• **Aim of the exercise**
Below are the records. Retype exactly the lines between the lines holding "0.0024806: -0.03 -> -0.015" and "0.0026671: 0.135 -> 0.12", inclusive.

• **Dataset records**

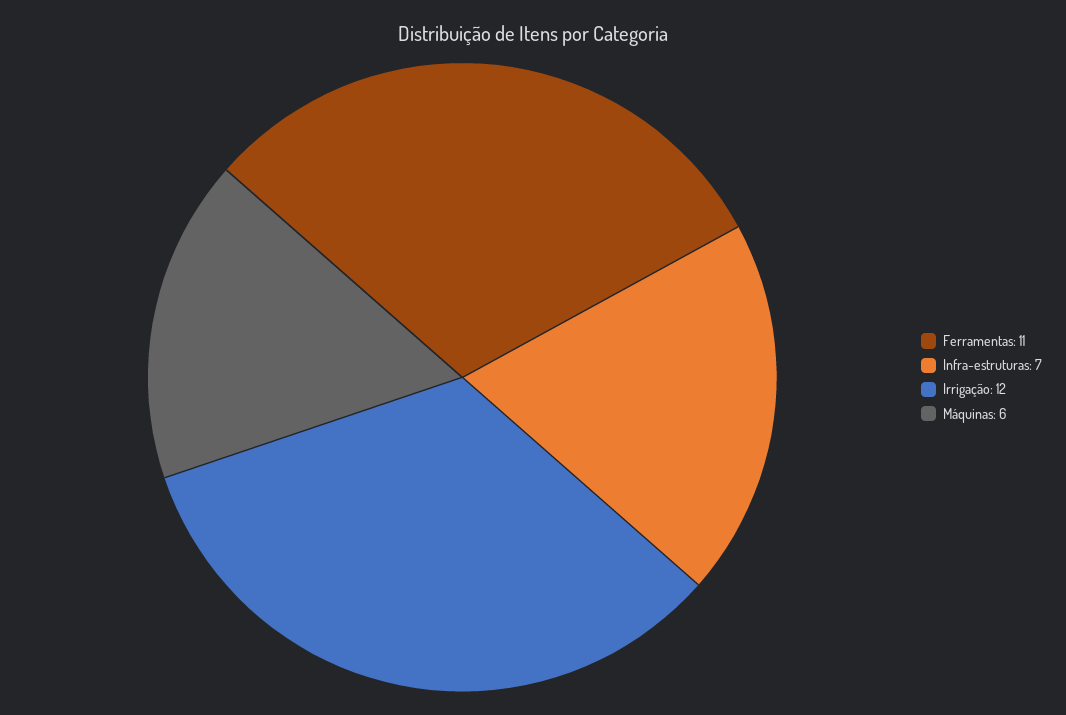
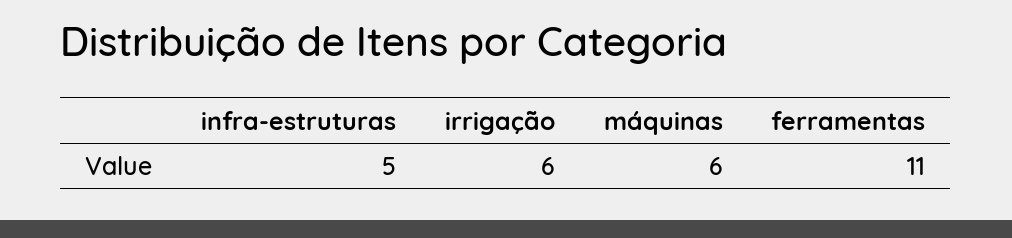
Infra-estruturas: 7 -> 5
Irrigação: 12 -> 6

---

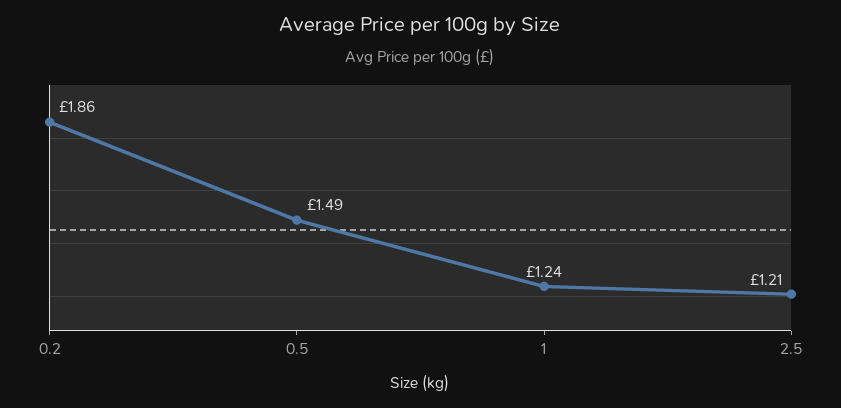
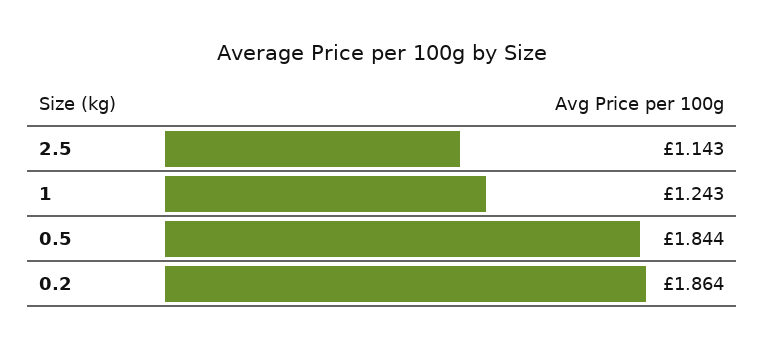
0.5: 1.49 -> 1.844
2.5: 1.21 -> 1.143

--

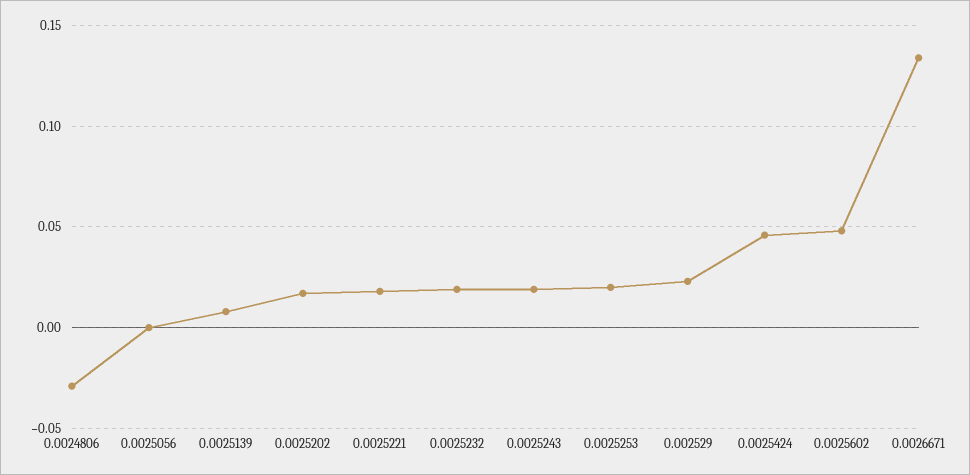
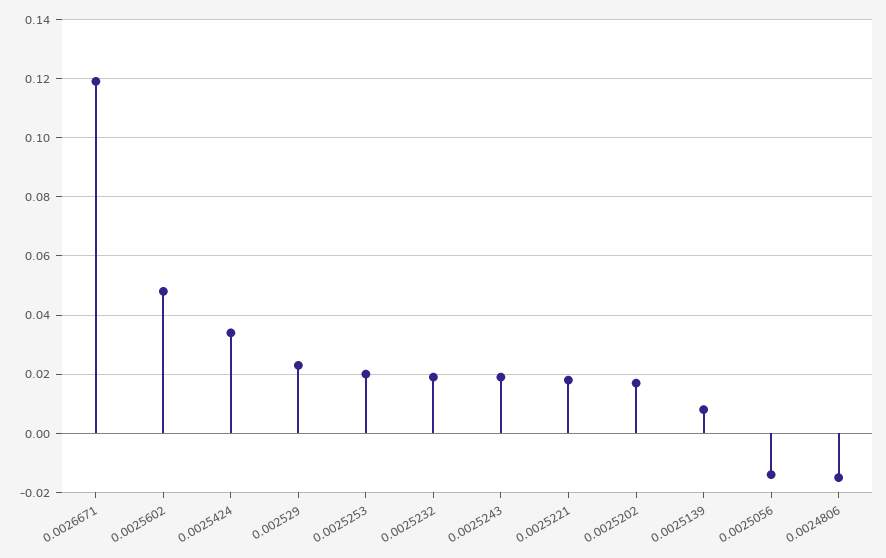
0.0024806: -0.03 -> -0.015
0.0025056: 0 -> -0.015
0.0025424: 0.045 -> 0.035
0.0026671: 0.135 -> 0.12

• **Result of this task**
0.0024806: -0.03 -> -0.015
0.0025056: 0 -> -0.015
0.0025424: 0.045 -> 0.035
0.0026671: 0.135 -> 0.12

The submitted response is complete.